Julia solves a two-language problem but the real problem is a 3-wants problem which Julia does not necessarily serve well atm

Julia solves the two language - write the algo in a slow language and then reimplement it in fast language.

However, that is not the biggeest two language.

The real problem is this

  • Modeler write code for their models
  • Software engineers put code into production

It’s a pain to productionise code not in the sense that you can’t run a R glm model or a Python Pytorch model in a production environment it’s that those productionised systems are brittle. It fails with if the wrong type of data is passed.

The way to solve it is to recode everything into a language with static analysis and proper types like C++ and Rust.

Recently, one of complaint at work was a monte-carlo simulation model in R was too hard to put into production since no one in the implementation team has the skills to tackle that!

The dev-production divide is a two language. It’s arguable more important the two-langauge problem solved by Julia.

In fact it’s a 3 wants problem. We want to

  • Easily dev the algo
  • Make the algo fast
  • Make the algo deployable in a non-brittle fashion

It’s not a 3 language problem as one language can solve the latter 2 (c++/rust heck even java in some cases).

Unfortunately, it’s harder for Julia to solve the 3rd want and I think Static.jl is not going to be able to solve since Julia’s ecoystem is not friendly to strict typing.

Alas, we are back to the drawing board. Hopefully Julia 2.0 can solve the 3rd want with some Trait system and some redesigns that can improve static analysis.

25 Likes

You may have a point here. That is the “it runs on my laptop” syndrome.
As someone who configures HPC systems I am interested in this.

However I will counter you with asking why does containerisation not help here.

9 Likes

Yeah. Typed this while drunk on a beer. Also en not first Lang and didn’t bother using grammarly. Lol

5 Likes

The typing discipline and static analysis issue isn’t solved with containeriation though. U can deploy via docker but is the deployment brittle?

1 Like

Not sure about that endless debate on statically vs dynamically typed languages. While there are some type systems that guarantee correctness to a good extent – Haskell, Scala and Rust – I would trust Julia code – given that it is often shorter, more general and readable – more than C/C++ any time. There are also examples of large code bases in dynamically typed languages such as Ruby or Javascript and whole operating systems have been written in Lisp or Smalltalk.
At least in ML, I get the feeling that Julia has another (bigger?) political problem. As the language is extremely composable there is a tendency towards small libraries instead of big frameworks that can be combined at will (a similar structure has emerged in the Clojure community). In the same way, the language prevents vendor lock-in into a single monolithic framework, i.e., just use library A together with autodiff from library B if you want. To me, this seems to be a major reason why large tech companies rather reinvent the wheel in their own closed ecosystem forcing users into a incompatible subsets of Python, i.e., Pytorch, Tensorflow or Jax, instead of investing into Julia.

18 Likes

For my understanding let’s take concrete example, say I have a system that take a user supplied csv file as input and produce some output file from it. What risks the Julia code has that the statically typed can’t have (and maybe contrast that with risks both code base share) ?

1 Like

I don’t know about CSV input, but here is one I just ran into:

In some code I was writing, I had a vector of Vectors. I wanted to find the least common multiple of all the Vectors’ lengths. Then I wanted to repeat the Vectors’ so that they all ended up the same length. I had some testing and everything checked out.

> TASK INSTRUCTIONS:
**1.** Answer these from the Julia thread:
(a) Which two languages does the first post name as having static analysis and proper types?
(b) What kind of R model was said to be too hard to put into production?
(c) Which three incompatible subsets of Python are named?
**2.** From the Julia thread, repeat word for word the part that opens with the words containing "The typing discipline" and closes with "Lisp or Smalltalk.".
Rely only on the Julia thread for what comes next.

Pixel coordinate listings
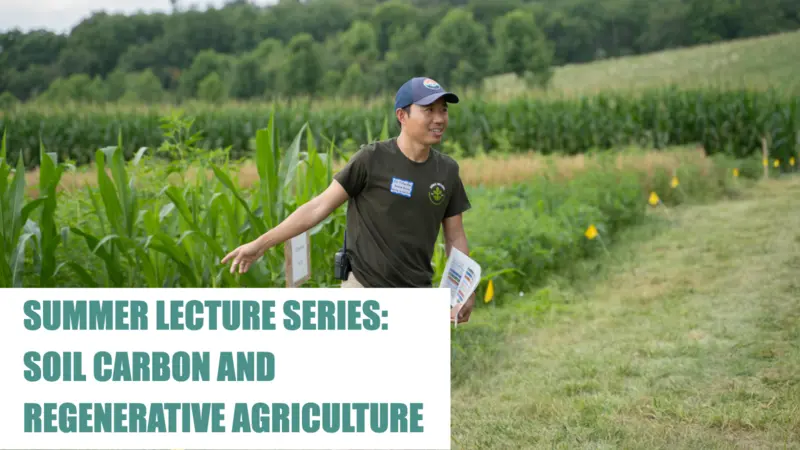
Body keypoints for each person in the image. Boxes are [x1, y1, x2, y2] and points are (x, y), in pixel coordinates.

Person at [221, 77, 476, 323]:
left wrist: (464, 290)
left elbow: (455, 236)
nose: (439, 119)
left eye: (443, 110)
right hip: (363, 290)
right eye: (428, 110)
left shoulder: (447, 171)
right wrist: (260, 244)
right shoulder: (371, 160)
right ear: (402, 115)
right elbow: (317, 207)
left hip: (417, 293)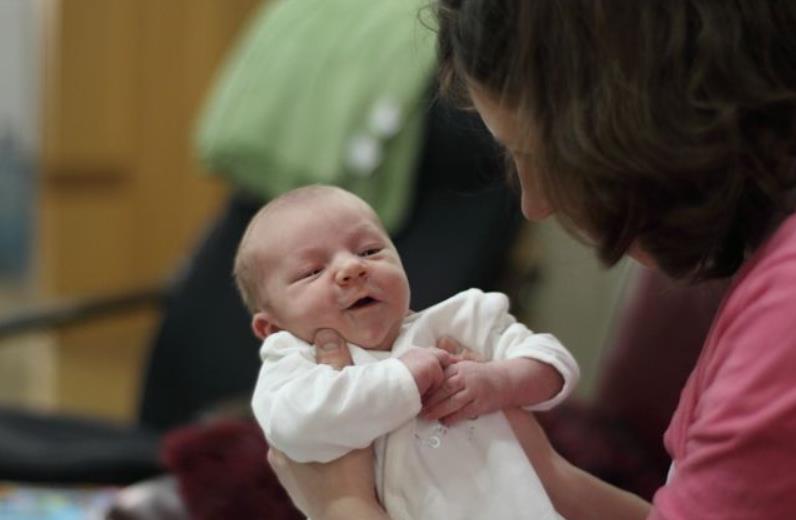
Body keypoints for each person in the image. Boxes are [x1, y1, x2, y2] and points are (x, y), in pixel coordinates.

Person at [266, 1, 796, 519]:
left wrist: (343, 505)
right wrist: (547, 473)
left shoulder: (782, 320)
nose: (534, 204)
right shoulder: (768, 284)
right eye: (310, 271)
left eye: (538, 156)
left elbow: (550, 362)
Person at [234, 184, 580, 520]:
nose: (352, 268)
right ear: (273, 328)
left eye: (369, 251)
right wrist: (403, 378)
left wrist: (499, 380)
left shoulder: (459, 320)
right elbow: (293, 427)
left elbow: (554, 362)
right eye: (312, 271)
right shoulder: (295, 366)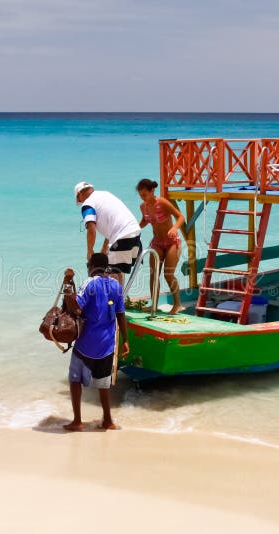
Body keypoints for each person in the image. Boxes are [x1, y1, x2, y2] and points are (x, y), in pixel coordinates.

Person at [62, 253, 129, 431]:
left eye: (88, 264)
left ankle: (77, 421)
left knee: (75, 379)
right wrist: (125, 340)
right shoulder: (116, 285)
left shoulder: (89, 283)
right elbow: (121, 314)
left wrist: (67, 285)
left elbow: (75, 308)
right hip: (107, 346)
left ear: (92, 266)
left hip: (86, 344)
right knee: (103, 384)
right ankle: (107, 420)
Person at [75, 181, 142, 286]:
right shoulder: (106, 194)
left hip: (122, 236)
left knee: (109, 272)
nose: (80, 202)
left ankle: (114, 301)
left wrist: (90, 250)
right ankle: (120, 299)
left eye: (79, 200)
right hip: (135, 233)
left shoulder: (88, 204)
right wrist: (104, 248)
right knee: (117, 268)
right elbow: (113, 222)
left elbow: (91, 228)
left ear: (79, 194)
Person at [136, 178, 185, 314]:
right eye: (140, 195)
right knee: (154, 274)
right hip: (157, 242)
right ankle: (154, 305)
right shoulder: (143, 206)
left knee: (168, 275)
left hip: (172, 243)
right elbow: (145, 220)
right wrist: (134, 228)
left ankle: (177, 304)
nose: (143, 197)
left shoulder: (162, 202)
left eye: (145, 194)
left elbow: (180, 217)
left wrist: (175, 228)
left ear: (152, 191)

> COMPLETED EXERCISE:
**1.**
(a) C++ and Rust
(b) A monte-carlo simulation model
(c) Pytorch, Tensorflow and Jax

**2.**
The typing discipline and static analysis issue isn’t solved with containeriation though. U can deploy via docker but is the deployment brittle?

1 Like

Not sure about that endless debate on statically vs dynamically typed languages. While there are some type systems that guarantee correctness to a good extent – Haskell, Scala and Rust – I would trust Julia code – given that it is often shorter, more general and readable – more than C/C++ any time. There are also examples of large code bases in dynamically typed languages such as Ruby or Javascript and whole operating systems have been written in Lisp or Smalltalk.